1. 前言
最近项目中使用到了shiro作为用户身份验证以及访问权限控制的安全框架,本文主要简单介绍一下使用过程。
2. shiro简介
shiro是apache上的一个java实现的开源安全框架,提供了以下基本功能:
- anthentication,身份认证,比如username/password的验证。
- authorization,权限验证,即访问控制,比如restful api中判断某个用户是否拥有GET的权限。
- session manager,会话管理,和web中session概念类似。
- Cryptography,数据加密传输。
shiro的架构图如下:
shiro架构图
说明
-
Subject, shiro Subject可以理解成访问当前程序(当前程序也就是需要使用安全框架保护的程序)的用户,用户可以是web上登录的用户,也可以某个正在试图访问当前程序的调度程序等等。shiro提供的功能可以通过Subject一组方法完成,比如(只列举了一部分):
- boolean isPermitted(String permission)
- boolean isPermitted(Permission permission)
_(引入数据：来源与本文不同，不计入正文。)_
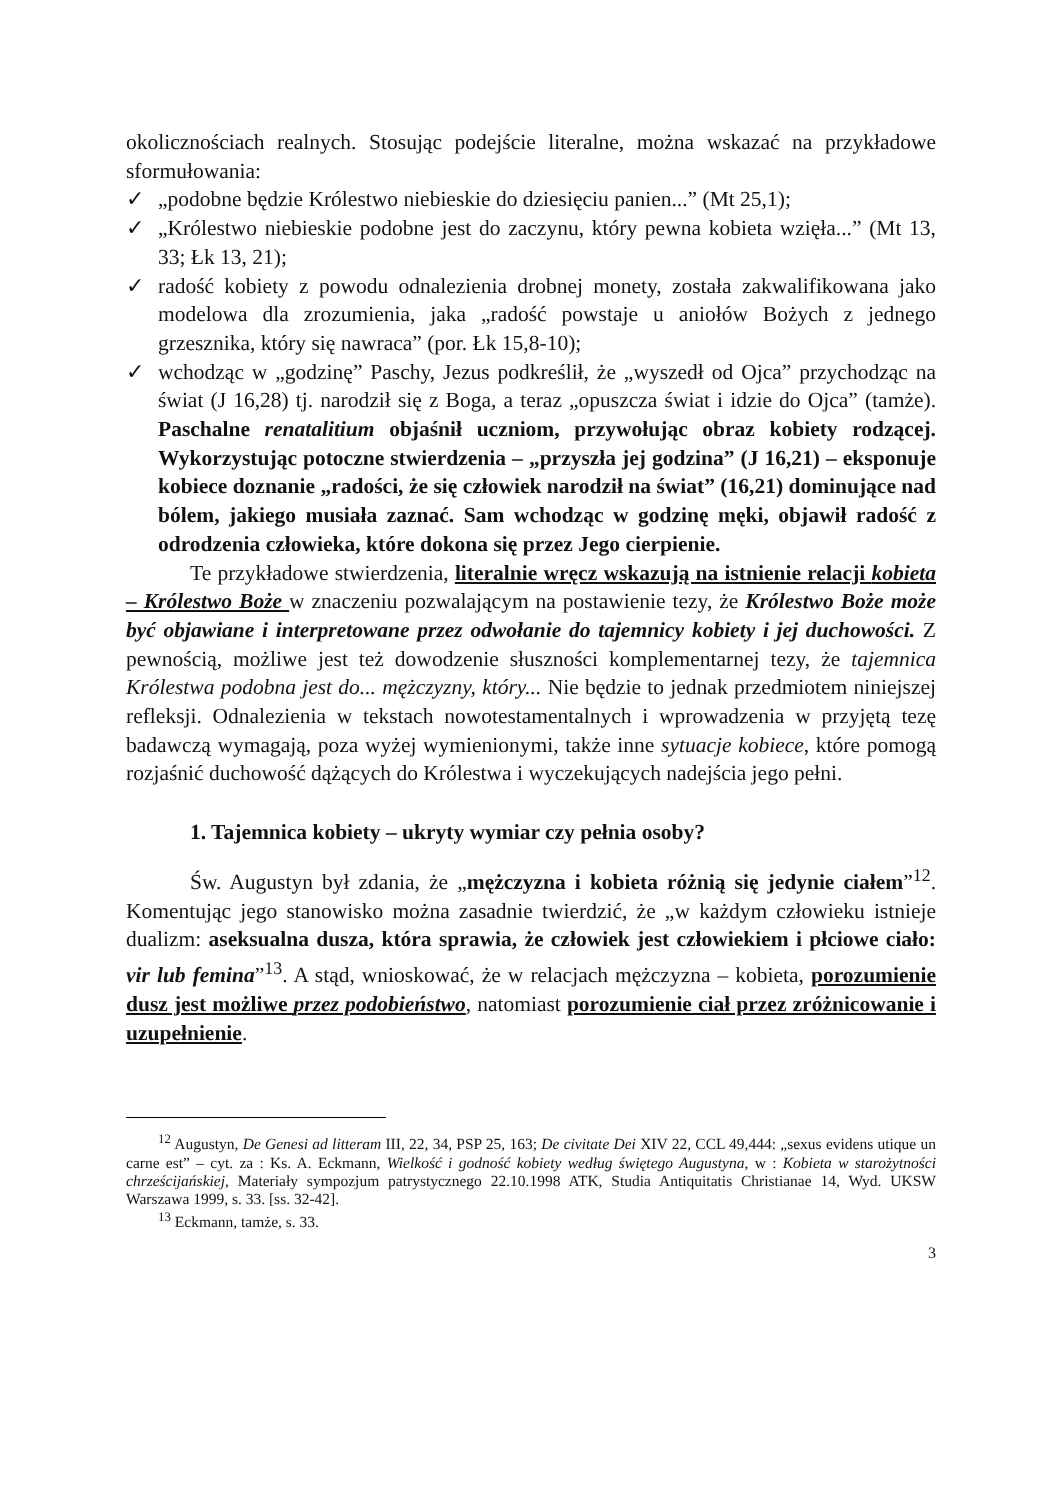okolicznościach realnych. Stosując podejście literalne, można wskazać na przykładowe sformułowania:
✓ „podobne będzie Królestwo niebieskie do dziesięciu panien...” (Mt 25,1);
✓ „Królestwo niebieskie podobne jest do zaczynu, który pewna kobieta wzięła...” (Mt 13, 33; Łk 13, 21);
✓ radość kobiety z powodu odnalezienia drobnej monety, została zakwalifikowana jako modelowa dla zrozumienia, jaka „radość powstaje u aniołów Bożych z jednego grzesznika, który się nawraca” (por. Łk 15,8-10);
✓ wchodząc w „godzinę” Paschy, Jezus podkreślił, że „wyszedł od Ojca” przychodząc na świat (J 16,28) tj. narodził się z Boga, a teraz „opuszcza świat i idzie do Ojca” (tamże). Paschalne renatalitium objaśnił uczniom, przywołując obraz kobiety rodzącej. Wykorzystując potoczne stwierdzenia – „przyszła jej godzina” (J 16,21) – eksponuje kobiece doznanie „radości, że się człowiek narodził na świat” (16,21) dominujące nad bólem, jakiego musiała zaznać. Sam wchodząc w godzinę męki, objawił radość z odrodzenia człowieka, które dokona się przez Jego cierpienie.
Te przykładowe stwierdzenia, literalnie wręcz wskazują na istnienie relacji kobieta – Królestwo Boże w znaczeniu pozwalającym na postawienie tezy, że Królestwo Boże może być objawiane i interpretowane przez odwołanie do tajemnicy kobiety i jej duchowości. Z pewnością, możliwe jest też dowodzenie słuszności komplementarnej tezy, że tajemnica Królestwa podobna jest do... mężczyzny, który... Nie będzie to jednak przedmiotem niniejszej refleksji. Odnalezienia w tekstach nowotestamentalnych i wprowadzenia w przyjętą tezę badawczą wymagają, poza wyżej wymienionymi, także inne sytuacje kobiece, które pomogą rozjaśnić duchowość dążących do Królestwa i wyczekujących nadejścia jego pełni.
1. Tajemnica kobiety – ukryty wymiar czy pełnia osoby?
Św. Augustyn był zdania, że „mężczyzna i kobieta różnią się jedynie ciałem”<sup>12</sup>. Komentując jego stanowisko można zasadnie twierdzić, że „w każdym człowieku istnieje dualizm: aseksualna dusza, która sprawia, że człowiek jest człowiekiem i płciowe ciało: vir lub femina”<sup>13</sup>. A stąd, wnioskować, że w relacjach mężczyzna – kobieta, porozumienie dusz jest możliwe przez podobieństwo, natomiast porozumienie ciał przez zróżnicowanie i uzupełnienie.
<sup>12</sup> Augustyn, De Genesi ad litteram III, 22, 34, PSP 25, 163; De civitate Dei XIV 22, CCL 49,444: „sexus evidens utique un carne est” – cyt. za : Ks. A. Eckmann, Wielkość i godność kobiety według świętego Augustyna, w : Kobieta w starożytności chrześcijańskiej, Materiały sympozjum patrystycznego 22.10.1998 ATK, Studia Antiquitatis Christianae 14, Wyd. UKSW Warszawa 1999, s. 33. [ss. 32-42].
<sup>13</sup> Eckmann, tamże, s. 33.
3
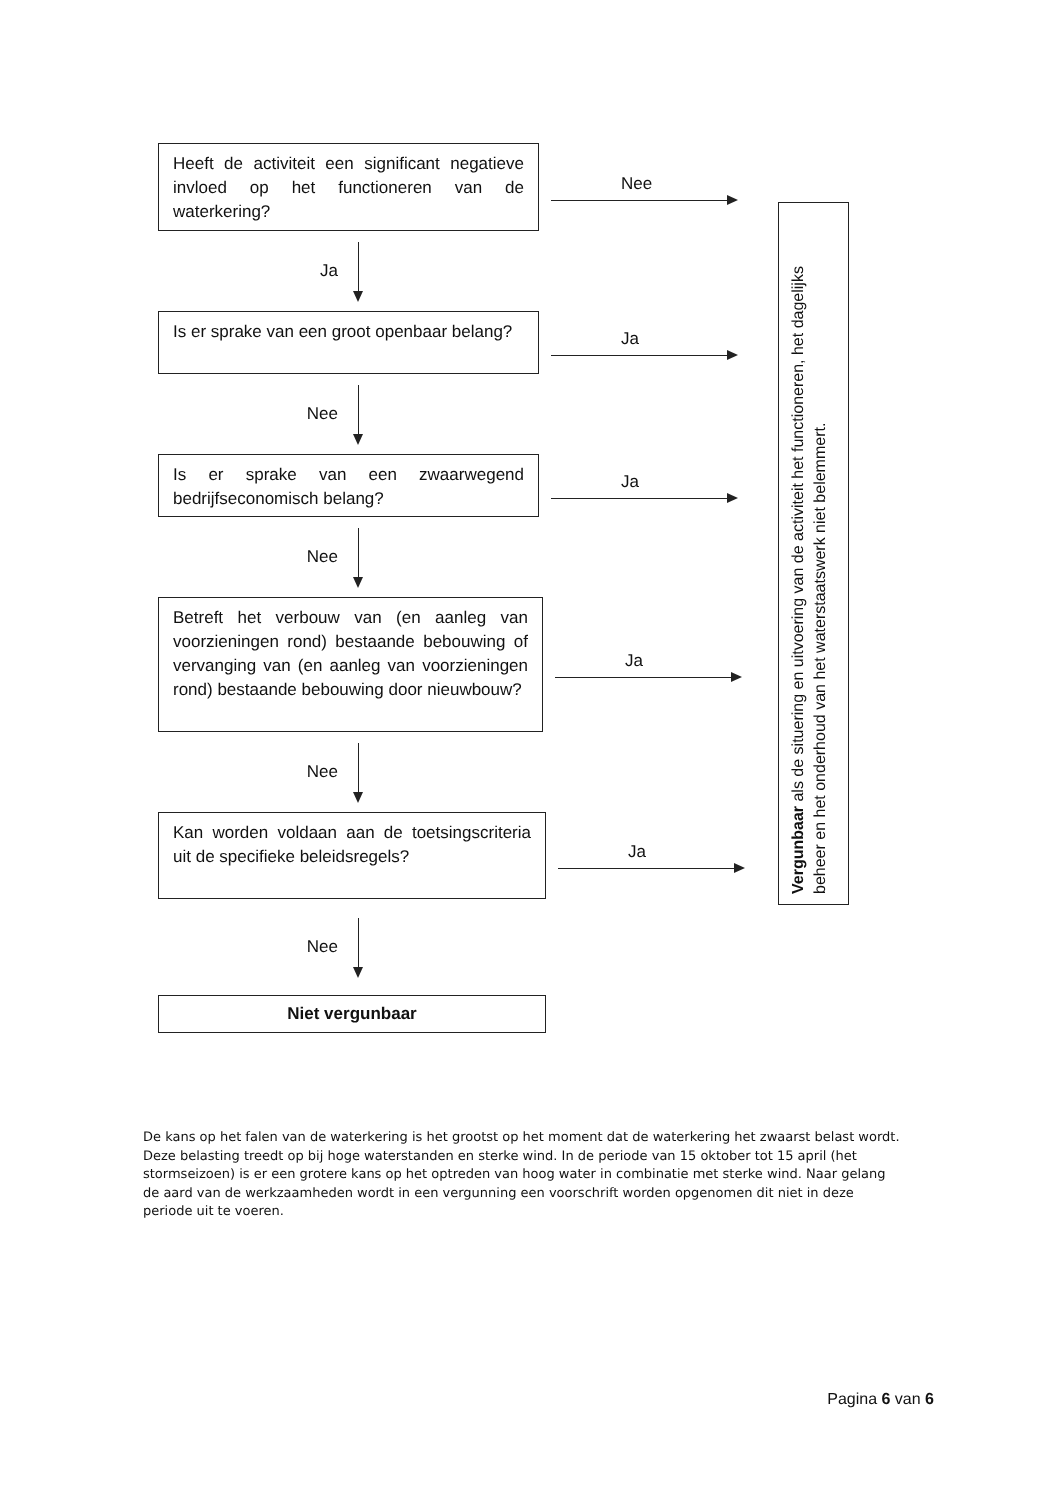Heeft de activiteit een significant negatieve invloed op het functioneren van de waterkering?
Nee
Ja
Is er sprake van een groot openbaar belang?
Ja
Nee
Is er sprake van een zwaarwegend bedrijfseconomisch belang?
Ja
Nee
Betreft het verbouw van (en aanleg van voorzieningen rond) bestaande bebouwing of vervanging van (en aanleg van voorzieningen rond) bestaande bebouwing door nieuwbouw?
Ja
Nee
Kan worden voldaan aan de toetsingscriteria uit de specifieke beleidsregels?
Ja
Nee
Niet vergunbaar
Vergunbaar als de situering en uitvoering van de activiteit het functioneren, het dagelijks beheer en het onderhoud van het waterstaatswerk niet belemmert.
De kans op het falen van de waterkering is het grootst op het moment dat de waterkering het zwaarst belast wordt. Deze belasting treedt op bij hoge waterstanden en sterke wind. In de periode van 15 oktober tot 15 april (het stormseizoen) is er een grotere kans op het optreden van hoog water in combinatie met sterke wind. Naar gelang de aard van de werkzaamheden wordt in een vergunning een voorschrift worden opgenomen dit niet in deze periode uit te voeren.
Pagina 6 van 6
属于shiro的authorization功能,string类型的权限最终也会转换成具体的Permission类,isPermitted用来判断用户(subject)是否具有perssion权限,也就是说当前subject拥有的权限是否是permission的超集。 - public void login(AuthenticationToken token)
- public void logout()
shiro的authentication功能。提供用户身份认证。
登录,比如用户使用username/password登录时,可以这样调用://获取当前user的Subject Subject currentUser = SecurityUtils.getSubject(); currentUser.login(new new UsernamePasswordToken(username, password)). - Session getSession();
获得会话,没有会创建新的。
SecurityManager
SecurityManager时shiro的核心,从上图可以看出SecurityManager包含了一些组件共同提供了shiro的所有功能,Subject类似更像一个shell,Subject的调用都会走向SecurityManager来完成核心的authentication/authorization/sessionmanager等功能。Realm
上图中Pluggable Realms,shiro中唯一需要我们自己实现的部分,SecurityManager通过authenticato/authorizer替我们完成用户认证以及权限控制,但是验证用户身份时的用户身份信息,验证用户权限时用户的权限信息都需要我们自己定义好告诉shiro,这部分工作就是realm应该完成的,realm因此可以理解成数据源,比如你的用户信息存储在mysql里,那么你自定义的realm就需要从mysql里获得用户省份信息,以及权限信息。
3. 和spring boot结合
在和spring boot结合的过程中,我需要做的主要有以下几个部分:
- 自定义realm,继承抽象类AuthorizingRealm实现它的几个抽象方法获取用户身份信息,以及用户权限信息。我的用户身份信息保存在mysql中。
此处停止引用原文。